I'm planning to design a character controller that provides semi-accurate hitboxes for an animated mesh.
My idea is to create an extremely low-poly version of the actual character model and split it into pieces:
Head
Upper_Body
Lower_Body
Left_Foot/Right_Foot
Lower_Left_Leg/Lower_Right_Leg
Upper_Left_Leg/Upper_Right_Leg
Left_Hand/Right_Hand
Left_Forearm/Right_Forearm
Left_Upperarm/Right_Upperarm
Each frame after the player model is animated I will extract out the positions and rotations from each bone and apply them to the appropriate piece listed above. These pieces would only be used for ray-casts to check if for example a bullet hit a particular spot on the body.
Aside from these pieces I could use two capsule shapes for actually moving the character through the environment. One tall capsule to represent the standing character and one short capsule to represent the crouched player.
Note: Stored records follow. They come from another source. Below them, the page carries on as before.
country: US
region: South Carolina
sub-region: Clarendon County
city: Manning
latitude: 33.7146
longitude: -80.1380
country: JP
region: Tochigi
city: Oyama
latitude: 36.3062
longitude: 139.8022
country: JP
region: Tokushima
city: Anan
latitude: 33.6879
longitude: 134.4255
Collisions would only ever be enabled on one capsule depending on the crouched state of the character.
To me this setup seems like it would provide the best performance since the "pieces" would only ever be used for ray-casts and the capsules are used for physical movement through the world.
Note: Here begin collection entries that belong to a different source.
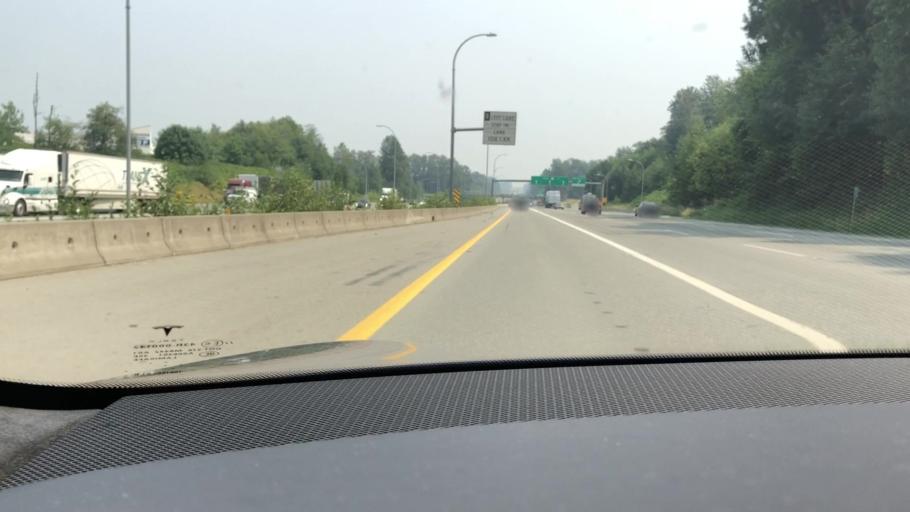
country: CA
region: British Columbia
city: Pitt Meadows
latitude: 49.1724
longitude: -122.7005
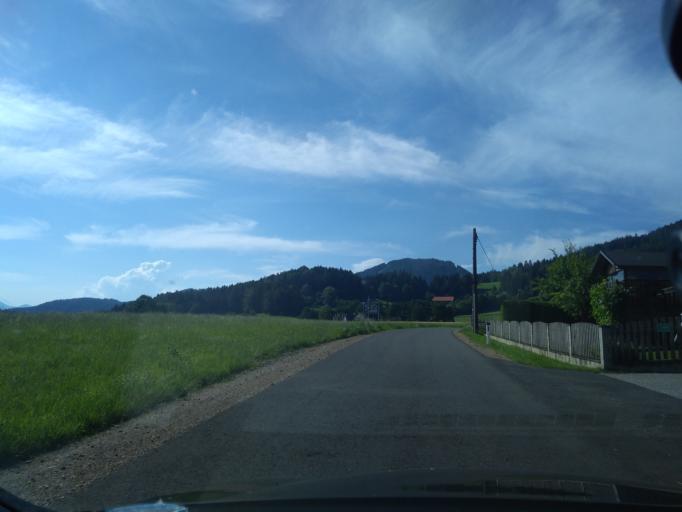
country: AT
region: Styria
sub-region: Politischer Bezirk Graz-Umgebung
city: Semriach
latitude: 47.2386
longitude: 15.3912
The only thing that slightly bothers me with this is that if for example a box is thrown at a player then the collision would happen with the capsules and thus it wouldn't quite look right (especially if the character was bent down in a 'touching their toes' position).
This leads me to want to drop the capsules all together and use the pieces for movement as well however I feel that manually setting the positions and rotations on these objects during animation would be problematic for movement.
I'm not even sure I can safely set the physical positions and rotations of a physics body, I have a feeling I must manipulate them using forces/impulses?
Am I on the right track here or is there a better way to do this?